═════ TEXTO ORIGINAL
RENUNCIA DE RESPONSABILIDAD : Las opiniones aquí expresadas pertenecen al autor y no reflejan necesariamente los puntos de vista del Departamento del Estado de los EEUU, el Programa Fulbright, la Comisión Fulbright de Colombia, el Instituto de Estudios Internacionales (IIE) o la Universidad de los Andes. Léase todo con comprensión. Atentamente, Gabriel-Josué Hurst

martes, 20 de julio de 2010

Colombia: un bicentenario agridulce


Aunque conmemoraciones como la del Bicentenario del 20 de julio nos permiten repasar de dónde venimos y reflexionar hacia dónde vamos, muchos colombianos confiesan que no han vivido un solo día de paz sin que la violencia, que se erige como una constante histórica nuestra, nos saliera al paso y nos empañara la fiesta.  

Si bien a los pueblos hermanos de América Latina, con los cuales tenemos las mayores afinidades históricas y culturales, también les ha tocado atravesar conflictos internos, ninguno como el nuestro ha sufrido un fenómeno semejante de violencia, por su arraigo, por su ferocidad y por su inaudita duración, al punto que generaciones enteras de colombianos ni siquiera han podido conocer lo que significa la palabra "paz."  Pareciera como si Colombia estuviese condenada a estar enfrascada en medio de una violencia perpetua que arrasa con la esperanza de la gente y vacía los cofres del país, incrementando con ello la miseria y el desespero del pueblo.
══════════
EL EJERCICIO: ¿Puedes reproducir el texto completo sobre el bicentenario de Colombia, tal cual aparece, sin cambiar nada? El listado que viene a continuación es material independiente del texto.
═════ LISTADO PROPORCIONADO
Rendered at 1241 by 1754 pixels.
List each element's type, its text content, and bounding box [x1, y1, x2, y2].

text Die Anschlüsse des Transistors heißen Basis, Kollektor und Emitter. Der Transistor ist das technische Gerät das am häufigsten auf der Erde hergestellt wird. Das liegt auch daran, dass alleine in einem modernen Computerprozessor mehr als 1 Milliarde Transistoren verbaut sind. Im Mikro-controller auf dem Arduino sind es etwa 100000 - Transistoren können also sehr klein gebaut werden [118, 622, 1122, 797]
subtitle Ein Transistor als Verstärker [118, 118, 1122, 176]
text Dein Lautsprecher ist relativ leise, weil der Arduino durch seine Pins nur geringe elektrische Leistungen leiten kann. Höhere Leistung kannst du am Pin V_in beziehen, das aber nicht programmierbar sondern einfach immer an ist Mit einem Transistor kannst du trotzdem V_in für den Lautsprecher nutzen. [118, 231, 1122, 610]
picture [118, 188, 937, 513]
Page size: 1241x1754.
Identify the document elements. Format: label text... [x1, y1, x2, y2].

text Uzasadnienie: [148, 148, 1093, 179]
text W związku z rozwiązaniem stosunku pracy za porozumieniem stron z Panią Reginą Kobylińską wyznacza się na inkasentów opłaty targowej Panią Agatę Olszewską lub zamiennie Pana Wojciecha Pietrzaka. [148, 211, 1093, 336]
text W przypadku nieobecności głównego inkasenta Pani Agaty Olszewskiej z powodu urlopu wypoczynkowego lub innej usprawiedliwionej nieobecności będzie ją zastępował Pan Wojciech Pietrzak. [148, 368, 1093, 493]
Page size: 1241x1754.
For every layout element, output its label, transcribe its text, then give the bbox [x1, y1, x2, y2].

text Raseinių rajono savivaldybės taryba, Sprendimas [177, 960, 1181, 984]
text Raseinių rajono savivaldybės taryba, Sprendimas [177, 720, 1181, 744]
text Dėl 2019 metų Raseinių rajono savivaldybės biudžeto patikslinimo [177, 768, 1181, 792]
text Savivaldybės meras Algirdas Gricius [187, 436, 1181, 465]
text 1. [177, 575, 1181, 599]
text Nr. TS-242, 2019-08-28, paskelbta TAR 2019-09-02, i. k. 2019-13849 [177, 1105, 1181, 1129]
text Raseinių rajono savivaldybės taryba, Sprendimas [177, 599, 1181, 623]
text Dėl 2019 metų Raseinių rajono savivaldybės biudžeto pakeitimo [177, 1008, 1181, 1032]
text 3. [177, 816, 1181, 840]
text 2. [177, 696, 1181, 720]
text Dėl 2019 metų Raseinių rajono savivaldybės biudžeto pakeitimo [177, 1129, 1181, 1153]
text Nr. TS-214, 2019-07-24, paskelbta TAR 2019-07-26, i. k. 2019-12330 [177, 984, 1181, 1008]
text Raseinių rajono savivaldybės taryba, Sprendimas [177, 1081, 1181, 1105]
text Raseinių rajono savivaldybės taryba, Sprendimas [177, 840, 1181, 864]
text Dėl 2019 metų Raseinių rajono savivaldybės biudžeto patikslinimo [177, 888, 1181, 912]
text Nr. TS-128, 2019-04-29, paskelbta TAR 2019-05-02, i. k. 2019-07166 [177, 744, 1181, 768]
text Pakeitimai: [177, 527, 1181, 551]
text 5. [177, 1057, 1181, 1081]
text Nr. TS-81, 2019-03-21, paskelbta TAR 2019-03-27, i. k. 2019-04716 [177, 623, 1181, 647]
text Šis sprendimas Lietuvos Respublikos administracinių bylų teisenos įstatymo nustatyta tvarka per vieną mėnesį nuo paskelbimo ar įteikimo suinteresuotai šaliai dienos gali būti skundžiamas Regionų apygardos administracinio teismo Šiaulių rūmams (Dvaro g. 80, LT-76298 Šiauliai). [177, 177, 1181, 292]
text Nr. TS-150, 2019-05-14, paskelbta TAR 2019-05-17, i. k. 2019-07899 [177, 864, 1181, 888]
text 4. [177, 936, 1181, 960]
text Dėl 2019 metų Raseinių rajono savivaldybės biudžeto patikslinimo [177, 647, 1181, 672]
══════════
SOLUCIÓN DEL PROBLEMA:
RENUNCIA DE RESPONSABILIDAD : Las opiniones aquí expresadas pertenecen al autor y no reflejan necesariamente los puntos de vista del Departamento del Estado de los EEUU, el Programa Fulbright, la Comisión Fulbright de Colombia, el Instituto de Estudios Internacionales (IIE) o la Universidad de los Andes. Léase todo con comprensión. Atentamente, Gabriel-Josué Hurst

martes, 20 de julio de 2010

Colombia: un bicentenario agridulce


Aunque conmemoraciones como la del Bicentenario del 20 de julio nos permiten repasar de dónde venimos y reflexionar hacia dónde vamos, muchos colombianos confiesan que no han vivido un solo día de paz sin que la violencia, que se erige como una constante histórica nuestra, nos saliera al paso y nos empañara la fiesta.  

Si bien a los pueblos hermanos de América Latina, con los cuales tenemos las mayores afinidades históricas y culturales, también les ha tocado atravesar conflictos internos, ninguno como el nuestro ha sufrido un fenómeno semejante de violencia, por su arraigo, por su ferocidad y por su inaudita duración, al punto que generaciones enteras de colombianos ni siquiera han podido conocer lo que significa la palabra "paz."  Pareciera como si Colombia estuviese condenada a estar enfrascada en medio de una violencia perpetua que arrasa con la esperanza de la gente y vacía los cofres del país, incrementando con ello la miseria y el desespero del pueblo.